Jueves. Hago mal uso de Google maps y ando media hora hacia el rumbo equivocado. Chispea y el viento sopla frío. Cuando por fin el hotel está a tiro de piedra, siento que he llegado a algo parecido a La Meca. Tengo apenas una hora para acomodarme y arreglarme. Me espera una presentación y una entrevista. Pasan por mí al diez para las 3. Todo sale bien. Quedamos a las 7:30 pm para echar un trago en el bar del hotel. El elevador que sube directo al 18 (el único que sube, de hecho, a ese piso) tarda unos 5 minutos en funcionar. Por no revisar el mail a tiempo espero media hora en el piso 18. Otra vista espectacular, pero todo el tiempo me siento incómoda. No porque esté sola, sino porque es justamente el tipo de lugar que no es mi lugar. Todas las mesas están reservadas, así que me siento en la barra. El bartender tarda horas en darme la carta. Para entonces ya estoy camino a recoger mi saco en la entrada. Bajo a mi habitación en el piso 7. Veo que la cita se había cambiado para ir a cenar. La hora de México se me graba en la cabeza, así que para cuando vuelvo a ver el reloj ya voy media hora tarde. Corro. Por fortuna, es literalmente en la esquina. Llego y el grupo ya está sentado; hacer la mesa más grande parece una misión imposible. El lugar está... Sí, abarrotado. Más que restaurante, parece antro fresa de Las Lomas. Pero se logra. La comida llega como en viandas. Pruebo unos diez platillos diferentes. La cocina es de inspiración asiática. Indescriptiblemente deliciosa. Hacemos rondas también con los postres. Un placer comatoso. Hay una especie de merengue que parece caído del cielo. Un té de naranja y jazmín cierra la comilona. Apenas he cruzado palabras con mis compañeras de grupo. Pensar que a la vuelta de la cuadra finalmente me espera una cama y un cuarto para estar a mis anchas adquiere tintes de una verdadera bendición.
Viernes. Me quedo en la cama hasta que es inevitable salir de las cobijas para llegar al almuerzo. Estoy ahí antes que el grupo. Apenas me estoy acomodando en la barra cuando empiezan a llegar. Pido Bullabesa, el plato del día. No hablo en toda la comida. De lo rico que está.

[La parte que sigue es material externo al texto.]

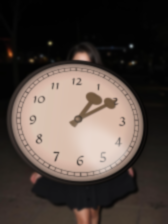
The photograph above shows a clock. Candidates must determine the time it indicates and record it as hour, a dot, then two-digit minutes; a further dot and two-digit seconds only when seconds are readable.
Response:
1.10
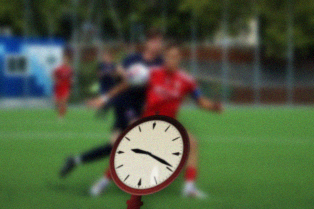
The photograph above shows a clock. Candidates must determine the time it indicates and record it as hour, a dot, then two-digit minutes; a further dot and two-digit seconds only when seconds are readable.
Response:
9.19
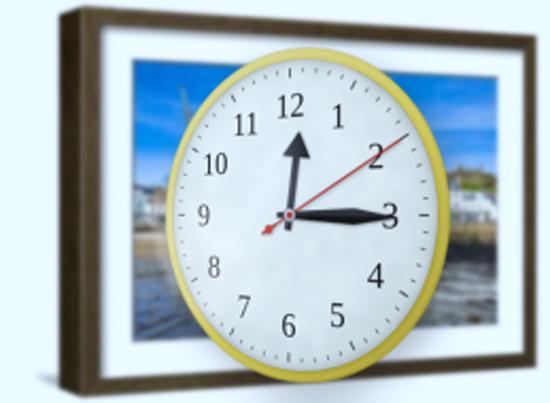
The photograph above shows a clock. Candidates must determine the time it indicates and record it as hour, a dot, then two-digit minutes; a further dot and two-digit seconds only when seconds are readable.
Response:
12.15.10
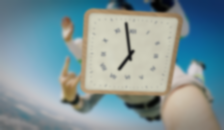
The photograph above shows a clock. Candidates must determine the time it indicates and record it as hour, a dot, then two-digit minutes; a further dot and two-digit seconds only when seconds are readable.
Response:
6.58
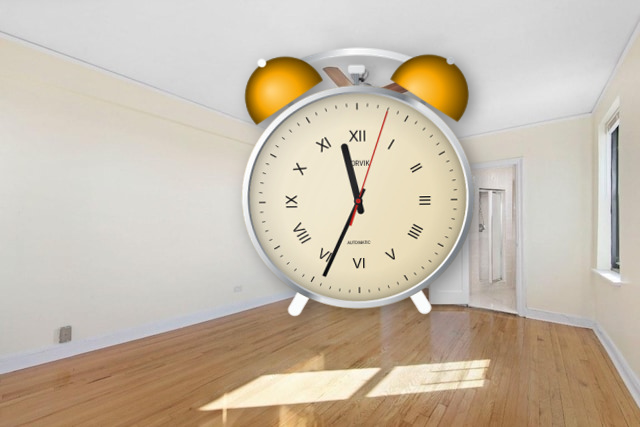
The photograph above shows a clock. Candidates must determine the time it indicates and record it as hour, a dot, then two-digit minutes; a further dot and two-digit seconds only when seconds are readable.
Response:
11.34.03
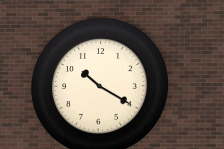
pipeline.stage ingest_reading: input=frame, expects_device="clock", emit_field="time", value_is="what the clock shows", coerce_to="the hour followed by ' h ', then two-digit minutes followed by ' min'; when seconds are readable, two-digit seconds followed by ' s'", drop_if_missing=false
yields 10 h 20 min
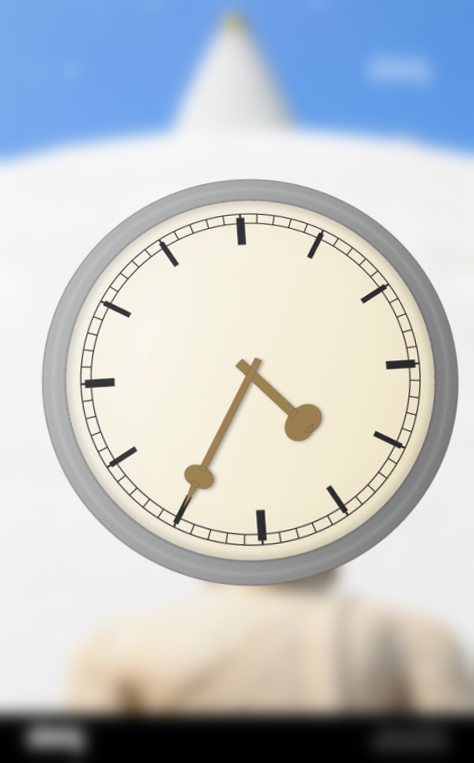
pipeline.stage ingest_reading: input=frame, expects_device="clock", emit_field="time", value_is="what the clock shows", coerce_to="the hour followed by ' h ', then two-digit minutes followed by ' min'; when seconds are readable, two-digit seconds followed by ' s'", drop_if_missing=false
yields 4 h 35 min
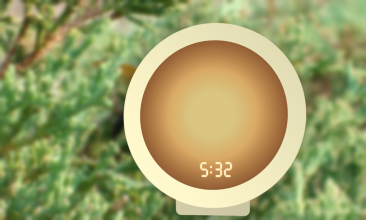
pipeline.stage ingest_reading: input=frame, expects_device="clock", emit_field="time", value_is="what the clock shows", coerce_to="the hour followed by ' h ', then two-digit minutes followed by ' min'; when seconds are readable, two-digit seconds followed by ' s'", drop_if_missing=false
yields 5 h 32 min
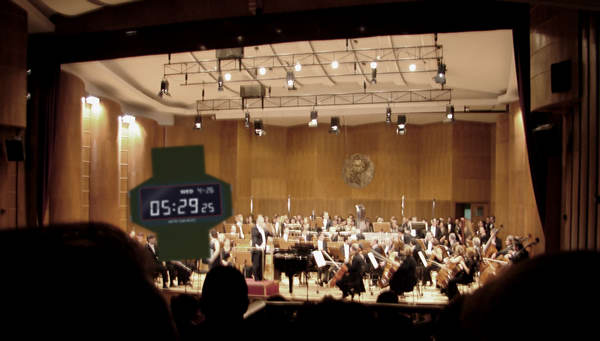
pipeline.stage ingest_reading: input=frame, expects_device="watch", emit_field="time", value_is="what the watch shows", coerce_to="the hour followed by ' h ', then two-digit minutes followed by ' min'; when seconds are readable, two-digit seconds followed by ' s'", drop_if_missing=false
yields 5 h 29 min
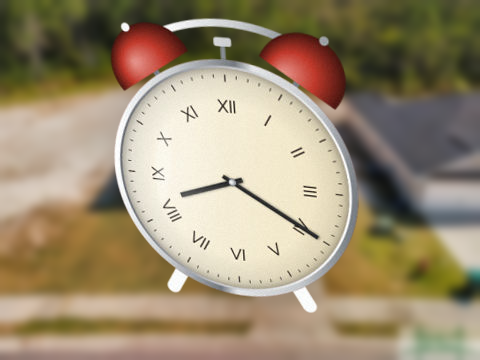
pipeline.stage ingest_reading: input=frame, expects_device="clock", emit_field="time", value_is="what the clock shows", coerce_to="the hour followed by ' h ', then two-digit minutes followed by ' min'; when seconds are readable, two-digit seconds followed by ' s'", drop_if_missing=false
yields 8 h 20 min
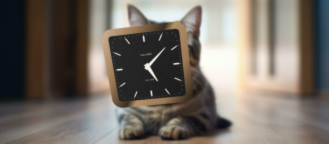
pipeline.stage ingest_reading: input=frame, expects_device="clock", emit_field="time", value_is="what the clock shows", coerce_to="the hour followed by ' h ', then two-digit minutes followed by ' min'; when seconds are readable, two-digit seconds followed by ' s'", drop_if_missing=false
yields 5 h 08 min
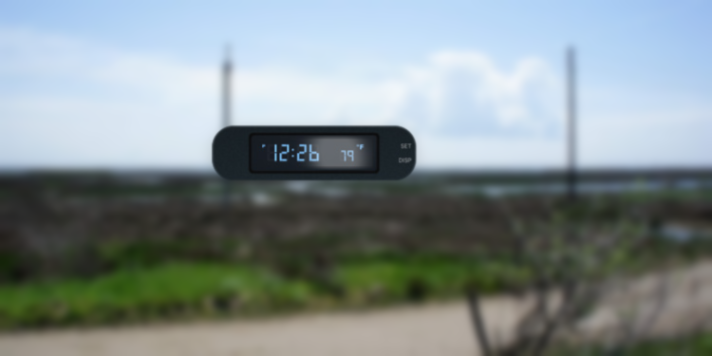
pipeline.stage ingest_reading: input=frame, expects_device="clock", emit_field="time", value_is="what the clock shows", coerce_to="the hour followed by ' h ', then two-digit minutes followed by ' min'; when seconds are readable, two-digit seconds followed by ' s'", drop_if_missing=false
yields 12 h 26 min
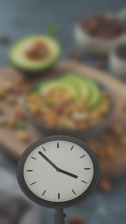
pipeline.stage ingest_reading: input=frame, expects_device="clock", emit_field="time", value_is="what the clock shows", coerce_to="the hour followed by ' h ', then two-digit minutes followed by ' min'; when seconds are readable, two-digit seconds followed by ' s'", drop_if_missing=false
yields 3 h 53 min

Pero también por lo fuera de lugar que me siento. No puedo opinar sobre si prefiero NY o París; no prefiero ninguna. Tampoco del nivel de shopping del que se habla. No tengo hijos. Pienso en la cara que he de tener. Por fortuna mi plato es grande y me aboco a acabar con él. A la hora del postre, se habla de libros. Por fin siento que puedo participar. Crème brulée. Isla flotante. Pudín de chocolate. Crepes suzette. Otro placer comatoso. Dos tazas de café. El bullicio es tremendo. El lugar está, sí, también a reventar. Salgo de ahí para encontrarme con un viento fuerte, pero también de nuevo con Chelsea. Greenwich Village. El Soho. Más tarde, de vuelta a Union Square. Hace frío. Estoy agotada. Me compro mi regalo de Navidad (unas Dr. Martens verde) y me digo 'suficiente'. Quiero darme un baño en la tina, ponerme mi pijama y leer. Quizá escribir. Nada más. Ha vuelto a chispear. El viento sopla tan fuerte que me cuesta trabajo ir de frente. Con la mano en la puerta giratoria del hotel, suspiro de alivio. Cometo el pecado de pecados: deseo amanecer en mi casa. Chateo. A las 8:10 pm concluyo que esta semana ha sido una dura prueba para mi rigidez mental. Muchas cosas se salieron de curso, se dieron a destiempo (¿cuándo no?). Pero fui capaz de disfrutarlo todo. De enfrentarme únicamente al aquí y al ahora (o al menos lo intenté con ganas). De apreciar los pies que me llevan y me traen. De, como siempre, comprobar que la que sale de viaje no es nunca la misma que regresa.
Sábado. La vida dirá. Y ya veremos qué tanto caso le hacen mis pies.